The buildings, variations on the towers in the park scheme popularized by the modernist architect Le Corbusier, prioritized ventilation, eat-in kitchens, and numerous shared spaces. Co-op City, for instance, includes gardens, playing fields, a cooperative grocery store, and schools. Jessor and Kazan developed streamlined construction systems that made for more affordable buildings. Most of them remain affordable thanks to programs like the Mitchell-Lama program in New York State that subsidizes housing for middle-class residents.

What Jessor’s work doesn’t provide is anything akin to low-rise neighborhoods like Greenwich Village and the aesthetics associated with them. Jane Jacobs, of course, was famously an advocate of walkable cities where sidewalks are center of community and exchange. She’s a presence, stated and implied, in “Thank You, Herman Jessor,” the first of the two exhibitions of Jessor-related research, this one mounted last winter in Cooper’s Third Floor Hallway Gallery, with vivid photos of the buildings and their residents.

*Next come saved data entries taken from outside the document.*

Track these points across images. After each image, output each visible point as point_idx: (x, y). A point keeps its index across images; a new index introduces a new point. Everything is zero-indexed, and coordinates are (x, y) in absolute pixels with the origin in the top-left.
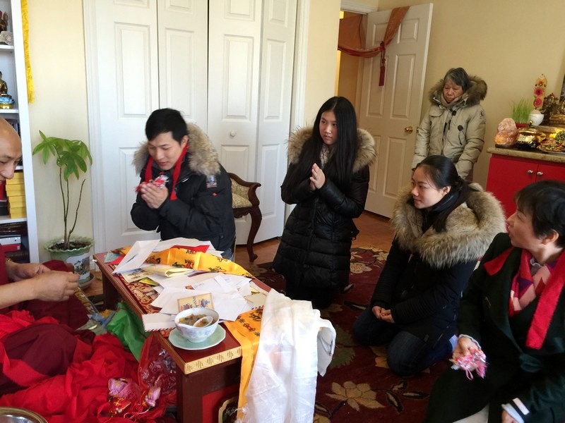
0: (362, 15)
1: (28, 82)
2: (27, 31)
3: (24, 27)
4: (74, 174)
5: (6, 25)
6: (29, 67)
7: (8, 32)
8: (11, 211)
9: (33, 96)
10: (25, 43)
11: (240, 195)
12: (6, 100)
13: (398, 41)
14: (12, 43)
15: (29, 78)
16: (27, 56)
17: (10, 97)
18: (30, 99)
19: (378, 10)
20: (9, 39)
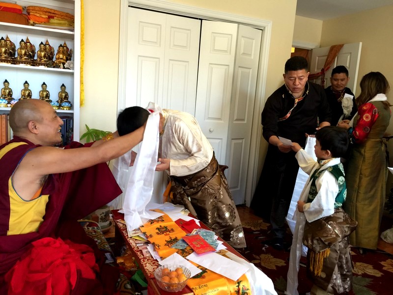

The usual Jacobs dyad pits her against Robert Moses, a boring and reductive comparison that reads essentially as small is good, big is bad, and Jacob’s “eyes on the street” sensibility comes out the hero. In the story of Jessor’s work, Jacobs is again pitted against an advocate of large-scale construction, but this time she’s the heavy. As Daniel Jonas Roche, a curator of “Thank You, Herman Jessor” and an editor at The Architect’s Newspaper, put it, “Jessor is pretty much the bogey man in Jane Jacobs’s urban saga; his buildings were, apparently, everything that was wrong with architecture at the time. And now we’re in a world where it costs $6,000 a month to live in the Greenwich Village that Jacobs romanticized.”

Roche and the photographer Zara Pfiefer have studied Jessor’s work extensively and aptly present his work as offering possible solutions for New York’s current housing crisis. But to call Jane Jacobs a romantic is to minimize, among other things, the context of her writing, not to mention the importance of aesthetics. The Death and Life of Great American Cities (1961) was published just as the impact of the federal urban renewal program, started in 1949, was proving its racist and anti-urban agenda. Jacobs argued that housing towers were alienating in appearance and themselves alienated from the street life of a city, while objecting to the ways they were created, often built on the sites of razed neighborhoods. Jessor dismissed this kind of objection on class (and perhaps sexist) grounds as a romanticization of poverty and a misguided belief in aesthetics over affordability. Kazan agreed, saying “we do not accept the theory that the exterior design of a building is worth the difference of $7.00 a room per month.”

But it’s true that the Jessor projects were markedly different and deserved to be distinguished from the sorts of public housing that characterized edges of so many American cities, built more as punishment than sustenance. “Thank You, Herman Jessor” and a future exhibition on the Jessor-Kazan partnership, expected to open in 2027, shows the extraordinary success of these complexes as seen through the eyes of past and current residents, many of whom staunchly defend their homes as thriving, highly social communities. That resident turnover is low speaks to the success of these projects. The upcoming exhibition will be based on research conducted by two Cooper Union architecture professors, Mersiha Veledar and Kayla Montes de Oca, and will include 100–150 interviews with residents. Like Roche and Pfeifer, they see projects like Penn South and Rochedale Village as models for future housing that, like the Jessor precedents, will deploy design to foster true community, the kind of interconnectedness prized by Jacobs. It’s yet to be seen if the next Cooper exhibit will address some of the valid concerns raised by critics, questions about scale, relationship to the street grid, and aesthetics.